Ed then spent much of the next thirty years working in Ottawa within the burgeoning Canadian union movement, first with the Canadian Brotherhood of Railway, Transport and General Workers (CBRT) for 18 years, then the Canadian Union of Public Employees (CUPE). At the former he edited the award- winning magazine Canadian Transport until he was fired for refusing to cross a picket line set up by his employer’s support staff. Once again Ed’s principles would not be compromised despite the consequences. The next ten years he worked at CUPE National Office editing The Facts, a journal which was widely distributed throughout the union movement and provided union activists, elected officers and staff with the necessary ammunition to fight back against the neoliberal agenda of the day. Always a prolific writer, Ed had a way of boiling down complicated issues to understandable bite sized bits which could be understood by working people and citizens alike.

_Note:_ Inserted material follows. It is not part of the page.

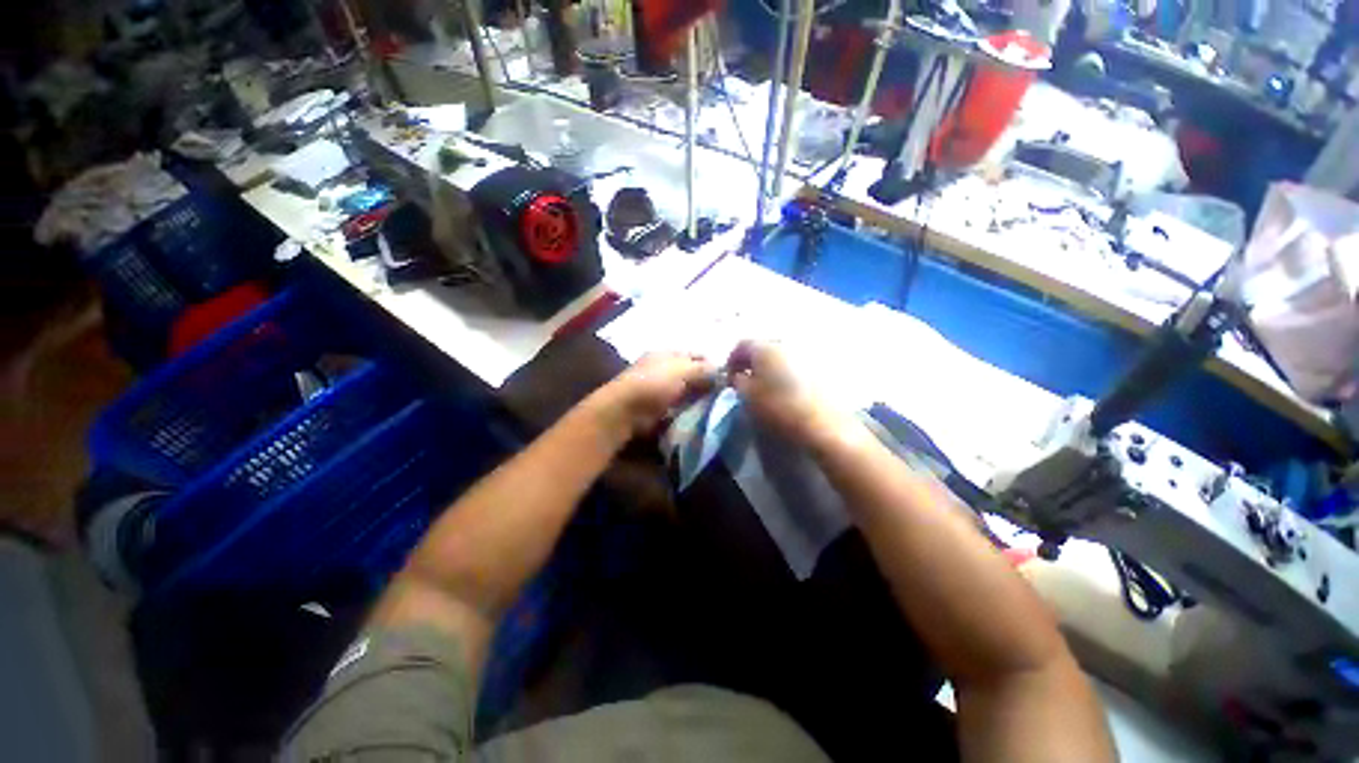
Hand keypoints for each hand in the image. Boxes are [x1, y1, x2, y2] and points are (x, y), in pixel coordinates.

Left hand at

Ed had a lot to say and constantly sought a wider audience. For 14 years he maintained a regular column in The Toronto Star, quite possibly that paper’s first labour columnist. When he was obliged to retire from CUPE at age 65 in 1991, he didn’t miss a beat but started writing for the Canadian Centre for Policy Alternatives (CCPA), becoming their senior editor and founder of their monthly publication Monitor, a post he held until he retired once again in 2014 at the age of 87. Thereafter, he continued writing articles, essays, books and reports right up to the last months of 2020. His book The Right is Wrong and the Left is Right nicely sums up his astute perspective on the passing political scene as does his articles Canada’s Dismal Record on Child and Elder Care Leaves Little Room For National Pride and Cuban Missile Crisis Anniversary A Reminder Of The Dangers Of Donald Trump which appeared in rabble.ca in September and October 2020, respectively.
Rather belatedly, Ed was appointed to the Order of Canada in November 2020.